Question about UNQ_C7

UNQ_C7 (UNIQUE CELL IDENTIFIER, DO NOT EDIT)

GRADED_FUNCTION: preprocess_data

def preprocess_data(train_data, test_data, count_threshold):
“”"
Preprocess data, i.e.,
- Find tokens that appear at least N times in the training data.
- Replace tokens that appear less than N times by “” both for training and test data.
Args:
train_data, test_data: List of lists of strings.
count_threshold: Words whose count is less than this are
treated as unknown.

Returns:
    Tuple of
    - training data with low frequent words replaced by "<unk>"
    - test data with low frequent words replaced by "<unk>"
    - vocabulary of words that appear n times or more in the training data
"""
### START CODE HERE (Replace instances of 'None' with your code) ###

# Get the closed vocabulary using the train data
vocabulary = get_words_with_nplus_frequency(train_data, count_threshold=count_threshold)

# For the train data, replace less common words with "<unk>"
train_data_replaced = replace_oov_words_by_unk(train_data, vocabulary, unknown_token="<unk>")

# For the test data, replace less common words with "<unk>"
test_data_replaced = replace_oov_words_by_unk(test_data, vocabulary, unknown_token="<unk>")

### END CODE HERE ###
return train_data_replaced, test_data_replaced, vocabulary


Can anyone help me to check where I made a mistake? My replace_oov_words_by_unk function was tested and passed.

Hi Binqi_Lian,

You may not want to hardcode unknown_token in replace_oov_words_by_unk

Yes, I tried. But it still shows me an error.

### START CODE HERE ###

# Get the closed vocabulary using the train data
vocabulary = get_words_with_nplus_frequency(train_data, count_threshold=count_threshold)

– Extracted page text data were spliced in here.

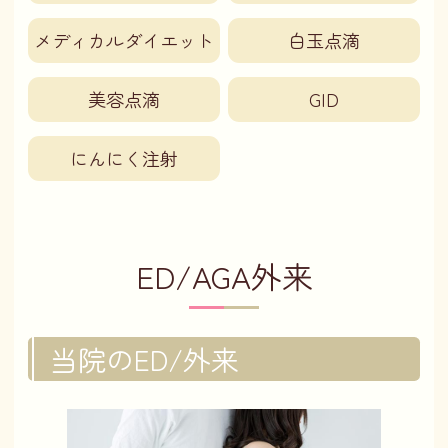
メディカルダイエット
白玉点滴
美容点滴
GID
にんにく注射
ED/AGA外来
当院のED/外来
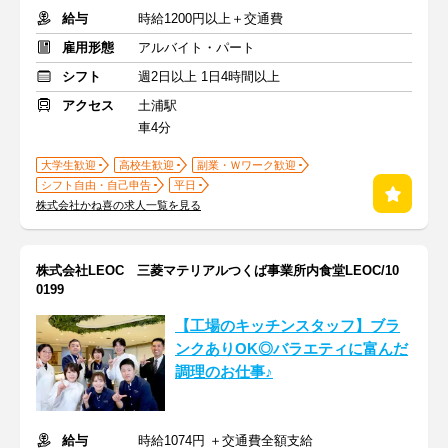
給与
時給1200円以上＋交通費
雇用形態
アルバイト・パート
シフト
週2日以上 1日4時間以上
アクセス
土浦駅
車4分
大学生歓迎
高校生歓迎
副業・Ｗワーク歓迎
シフト自由・自己申告
平日
株式会社かね喜の求人一覧を見る
株式会社LEOC 三菱マテリアルつくば事業所内食堂LEOC/10
0199
【工場のキッチンスタッフ】ブラ
ンクありOK◎バラエティに富んだ
調理のお仕事♪
給与
時給1074円 ＋交通費全額支給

# For the train data, replace less common words with "<unk>"
train_data_replaced = replace_oov_words_by_unk(train_data, vocabulary)

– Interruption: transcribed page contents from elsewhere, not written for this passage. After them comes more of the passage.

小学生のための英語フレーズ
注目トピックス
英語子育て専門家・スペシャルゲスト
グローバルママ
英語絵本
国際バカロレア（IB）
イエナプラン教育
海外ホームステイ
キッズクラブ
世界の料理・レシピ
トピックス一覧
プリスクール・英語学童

# For the test data, replace less common words with "<unk>"
test_data_replaced = replace_oov_words_by_unk(test_data, vocabulary)

### END CODE HERE ###
return train_data_replaced, test_data_replaced, vocabulary

In that case there’s a problem somewhere else. If you cannot find it, feel free to send me your notebook as an attachment to a direct mail so I can have a look.

I just sent my notebook to you. Thank you so much!

Hi Binqi-Lian,

You have to include unknown_token as a parameter in replace_oov_by_unk; just don’t hardcode it!